Opération marcher sur la Lune

À la BnF, Floriane Zaslavsky fait partie de la petite équipe de sociologues qui mène des études sur les différents publics et usages de la Bibliothèque. Publiée l’an dernier, son enquête intitulée La BnF, un espace clé du travail et des sociabilités académiques portait sur le cas des jeunes chercheurs. Elle en retrace pour Chroniques les éléments les plus remarquables.
 
Opération Lune © Illustration Claire Ardenti / BnF

 

Près de 22 000 personnes ont fréquenté les espaces de recherche du site François-Mitterrand en 2023. Qu’y ont-ils fait ? La réponse semble évidente : travailler. Mais que cela signifie-t-il réellement ? Flânez quelques heures en Rez-de-jardin et vous y découvrirez une microsociété en mouvement : il y a celles et ceux qui planchent sur des documents en salle de lecture pendant que d’autres rêvassent puis se retrouvent au Café des temps, ou naviguent dans les couloirs dans l’espoir de croiser (ou d’éviter) des collègues. Pour mieux comprendre cet écosystème singulier, une enquête a été menée entre 2021 et 2022 auprès d’un public à part entière : celui des jeunes chercheurs.

Surmonter la première fois

Dans une conférence sur le métier de chercheur, Bruno Latour soulignait combien la pratique de la recherche est marquée par l’incertitude : celle des résultats à venir, du calendrier à tenir, des fonds à réunir. Cette incertitude s’exprime au carré pour les jeunes chercheurs (entendus ici comme doctorants et jeunes docteurs n’ayant pas encore de poste), puisqu’il convient d’ajouter celle de l’insertion dans le monde académique à celle de la pratique scientifique. Face à des conditions de travail souvent précaires, la Bibliothèque revêt pour eux une importance particulière : elle offre à la fois un bureau, un cadre, des collègues. Nulle surprise, dès lors, à ce que les doctorants viennent plus régulièrement à la BnF que les autres publics, 60 % d’entre eux déclarant y apprécier fortement les espaces et l’ambiance de travail. Prendre ses marques à la Bibliothèque requiert cependant du temps. Saskia (les prénoms des participants à l’enquête ont tous été modifiés), docteure en sociologie, se remémore ainsi son premier séjour en salles de recherche comme une véritable expédition : « Ça me stressait vachement d’aller à la BnF. J’avais l’impression que je ne comprenais rien : comment tu fais pour y rentrer ? Il faut une carte, une inscription. Ça me paraissait insurmontable ! Au bout d’un moment ça devient évident mais la première fois, c’est un peu une opération “on va marcher sur la Lune” ! »

Les dix-sept chercheurs et chercheuses rencontrés au cours de cette enquête (dont une ­majorité de Franciliens) partagent le même constat, et expliquent d’ailleurs pour la plupart s’y  être rendus accompagnés la première fois.
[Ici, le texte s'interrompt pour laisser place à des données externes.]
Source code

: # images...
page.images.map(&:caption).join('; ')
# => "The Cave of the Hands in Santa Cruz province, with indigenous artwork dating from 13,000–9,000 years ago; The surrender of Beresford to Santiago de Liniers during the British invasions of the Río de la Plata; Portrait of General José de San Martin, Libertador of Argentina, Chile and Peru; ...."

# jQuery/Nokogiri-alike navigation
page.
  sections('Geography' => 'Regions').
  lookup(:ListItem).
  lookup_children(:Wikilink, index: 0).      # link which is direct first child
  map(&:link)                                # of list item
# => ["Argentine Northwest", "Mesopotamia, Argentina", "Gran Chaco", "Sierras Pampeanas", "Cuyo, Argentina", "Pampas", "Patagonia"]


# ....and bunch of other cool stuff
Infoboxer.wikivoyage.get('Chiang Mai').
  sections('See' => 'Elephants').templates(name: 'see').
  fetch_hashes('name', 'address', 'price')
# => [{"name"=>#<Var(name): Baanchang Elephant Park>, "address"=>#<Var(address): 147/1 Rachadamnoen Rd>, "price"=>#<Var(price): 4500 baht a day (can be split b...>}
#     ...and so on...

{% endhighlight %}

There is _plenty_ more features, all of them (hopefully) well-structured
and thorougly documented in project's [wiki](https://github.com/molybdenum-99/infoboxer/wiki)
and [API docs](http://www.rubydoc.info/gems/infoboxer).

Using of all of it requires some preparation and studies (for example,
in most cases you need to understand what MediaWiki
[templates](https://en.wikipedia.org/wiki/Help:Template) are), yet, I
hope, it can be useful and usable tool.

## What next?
Être ou ne pas être vu, telle est la question

Une fois cette étape franchie, on y prend ses habitudes et la Bibliothèque s’impose comme un espace central de travail et de sociabilité. Le Rez-de-jardin (notamment dans les clubs et le Café des temps) devient un lieu de rendez-vous pour travailler sur des projets de groupe. On y met sur pied des séminaires ou des colloques, comme on y parle de projets de publication et de l’actualité de la recherche. De façon plus informelle, c’est aussi un endroit dans lequel s’incarne et s’entretient un potentiel « réseau », perçu non sans une certaine angoisse par les enquêtés comme une donnée fondamentale de toute carrière universitaire.

Cependant, l’attrait de la Bibliothèque aux yeux des jeunes chercheurs réside aussi dans le luxe des sociabilités choisies. L’envie de fréquenter ses pairs varie selon les phases de travail, en particulier lorsqu’on prépare une thèse. Aline, historienne, revient ainsi sur la période de rédaction qui a marqué les derniers mois de son doctorat : « Croiser quelqu’un qu’on connaît sur la fin de thèse, c’est s’exposer à des questions auxquelles on n’a pas envie de répondre. Dans n’importe quel autre lieu, on est un peu obligé de socialiser. La BnF, c’est plutôt le règne du silence, on y socialise si on veut mais ce n’est pas obligatoire et tout le monde sait que le travail est prioritaire. » Pour celles et ceux qui fréquentent la Bibliothèque régulièrement, un lien particulier se développe au fil des épreuves qui jalonnent les premiers pas dans le monde académique. Rebecca, jeune docteure en littérature comparée, renchérit : « C’est un lieu qui est très investi émotionnellement par les gens. C’est le temps de la thèse, le temps de l’ascèse. » Bien plus qu’une salle de travail, la BnF devient un espace dans lequel se crée un rapport singulier au temps, aux savoirs et aux autres.